见她一言不发,傅彦礼以为她生气了,连忙抱着她亲,安抚道:「好啦好啦,是我的错,我以后再也不敢。毕竟之前忍了那么久,这次是真失控,以后再也不会了。」
闻厘看他,脑袋靠在他胸腔上,声音糯糯的:「我不是这个意思,其实昨晚……」
「嗯?」
「我也挺爽的。」
「哦……」意味不明地拖长尾音。
「我就是觉得,傅彦礼……」她敛眼盯着他的眼睛,「你做好当爸爸准备了吗?如果你不愿意,我们以后做措施……」
傅彦礼把她抱紧,下巴磕在她细肩上:「我不是这个意思,我只是担心你累着伤着。至于孩子的事,我在跟你在一起之时,就已经想到了这一层面,早就做好了当爸爸的准备。只是,我想尊重你意愿,你不想生咱们就不生,你想生,我可以做好一切准备,你不用太过操心。」
闻厘心头一暖,贴着他身体,紧紧地听着他心臟处的跳动声。
她靠了一会儿,想到全身的酸痛,她手往他胸口处一拧:「但这也不是你不顾我求饶,肆意要我那么多次的理由!」
男人吃疼,倒吸一口凉气:「好好,老公向你道歉。媳妇儿,你就原谅我一次好不好?」
「以后床上的事,由我说了算!」
「好。」
「以后做饭你做。」
「好。」
「以后家务活你包。」
「好。」
「以后你就当我身后的男人,做好贤内助的工作。」
「好的,厘总。」
闻厘愣住,蹙起秀眉:「你怎么什么都答应?」
「这不是老婆发话,老公就得遵守吗?」傅彦礼蹭着她脖子。
「你上哪儿学的?」
「网上和从研究院里那些成家同事里学的。」
闻厘被他逗笑,捧起他脸,望着他眼睛:「好,看在你这么乖的份儿上,我原谅你昨晚的禽兽行为。」
傅彦礼眸色亮起,抱着她蹭啊蹭,乖得像只大狗狗:「谢谢老婆。」
闻到饭菜香,闻厘做势起身:「你做好饭菜了?」
「嗯,你身上还伤着,我抱你去洗漱。」
说着,他把她打横抱起,往浴室走去。
闻厘感觉身上黏糊糊的,狐疑:「你给我上药了?」
「嗯,今早我起来看了一眼,嗯……」傅彦礼有些愧疚,「确实伤到了,就出去给你买了点药,见你还睡着,就没叫你起来,我自己给你上了药。

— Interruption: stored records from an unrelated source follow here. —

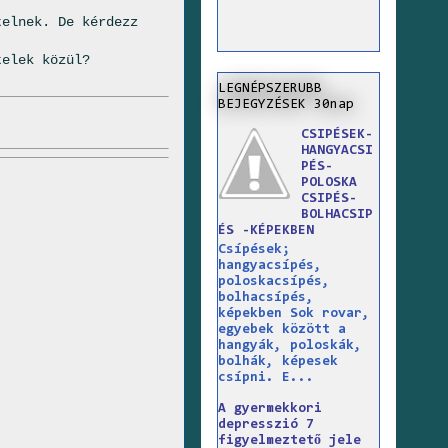
elnek. De kérdezz
telek közül?
LEGNÉPSZERUBB
BEJEGYZÉSEK 30nap
CSIPÉSEK-
HANGYACSI
PÉS-
POLOSKA
CSIPÉS-
BOLHACSIP
ÉS -KÉPEKBEN
Csípések;
hangyacsípés,
poloskacsípés,
bolhacsípés,
képekben Sok rovar,
egyebek között a
hangyák, poloskák,
bolhák, képesek
csípni. E...
A gyermekkori
depresszió 7
figyelmeztető jele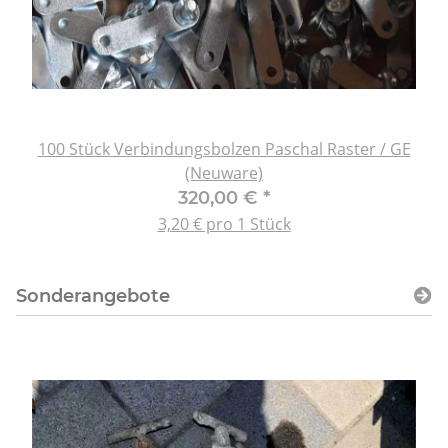
100 Stück Verbindungsbolzen Paschal Raster / GE
(Neuware)
320,00 €
*
3,20 € pro 1 Stück
Sonderangebote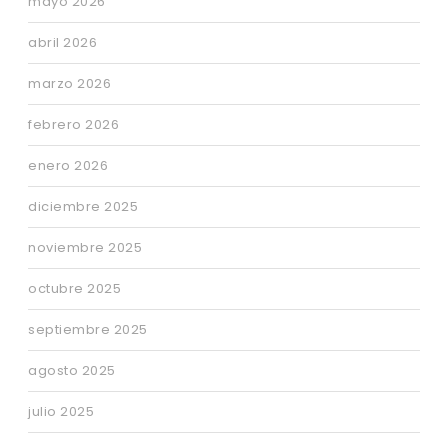
mayo 2026
abril 2026
marzo 2026
febrero 2026
enero 2026
diciembre 2025
noviembre 2025
octubre 2025
septiembre 2025
agosto 2025
julio 2025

」
想到她身体被他摸了个遍,也不知道是害羞还是怎么的,闻厘把热脸埋进他怀里,任由他抱着她去浴室。
傅彦礼抽来干净的毛巾垫在琉璃台上,把她抱坐在上面,拿出她牙刷,挤上牙膏,给她刷牙。
闻厘累极了,全身软绵绵的,任由他折腾,直到洗漱完毕。
不得不说,这男人的伺候福利还是很好的,知道他身体酸累,吃完饭后帮她按摩,缓解身上的酸痛。

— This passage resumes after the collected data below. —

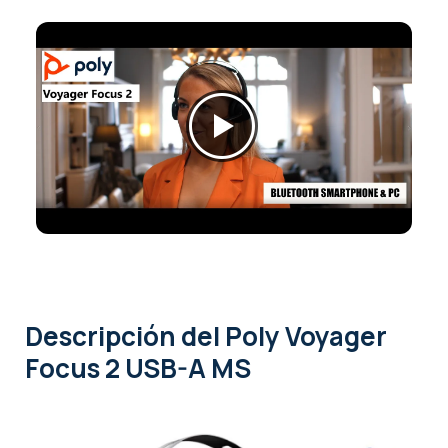
Descripción
del Poly Voyager
Focus 2 USB-A MS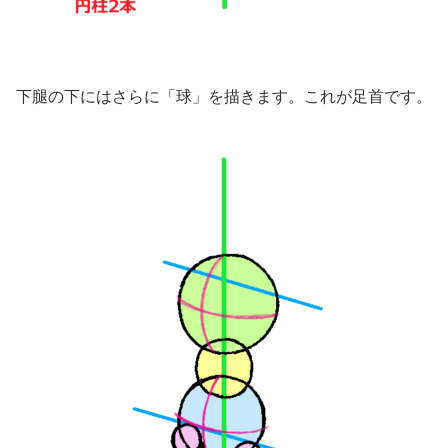
下腿の下にはさらに「球」を描きます。これが足首です。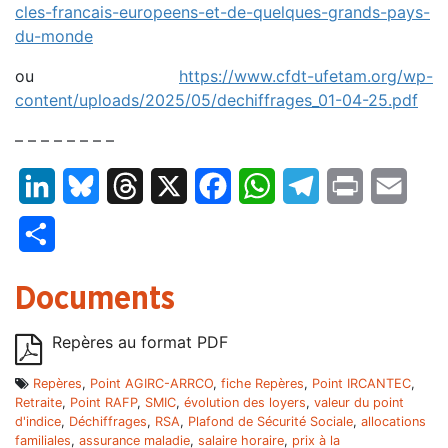
cles-francais-europeens-et-de-quelques-grands-pays-
du-monde
ou
https://www.cfdt-ufetam.org/wp-
content/uploads/2025/05/dechiffrages_01-04-25.pdf
– – – – – – – –
LinkedIn
Bluesky
Threads
X
Facebook
WhatsApp
Telegram
Print
Email
Partager
Documents
Repères au format PDF
Repères
,
Point AGIRC-ARRCO
,
fiche Repères
,
Point IRCANTEC
,
Retraite
,
Point RAFP
,
SMIC
,
évolution des loyers
,
valeur du point
d'indice
,
Déchiffrages
,
RSA
,
Plafond de Sécurité Sociale
,
allocations
familiales
,
assurance maladie
,
salaire horaire
,
prix à la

他们婚假有半个月,在这半个月里,两人放下手头的工作,去了立阳市。
闻厘说她想奶奶了,想去奶奶生前住的那套房子里看看。
打开那套房子的门,里面有一层细末的灰尘扑面而来。
傅彦礼跟着她身后,环顾了四周。
里面的陈设还是没有变,跟四年前一模一样。
其实在回国忙完手头的工作没多久后,闻厘回过一趟立阳市。
她去见了成子他们,也知道他们都在干嘛。
成子后来好好读书了,拼努力考了个二本学校,乐呵呵地去上大学去了。
六子他们有些没考上大学,就出去打工了。
如今得知她回来,个个都开心得不行。
几人聚了一次,聚完后,闻厘去了立阳市最大的陵墓地,叫人把奶奶的骨灰挖了出来。
她之所以去做这件事,是因为那段时间一直做了一个梦。
她梦到了奶奶。
奶奶总是在梦里说自己在那边很孤独,想跟爷爷在一起,只是自己现在不能过去,希望她能带她过去。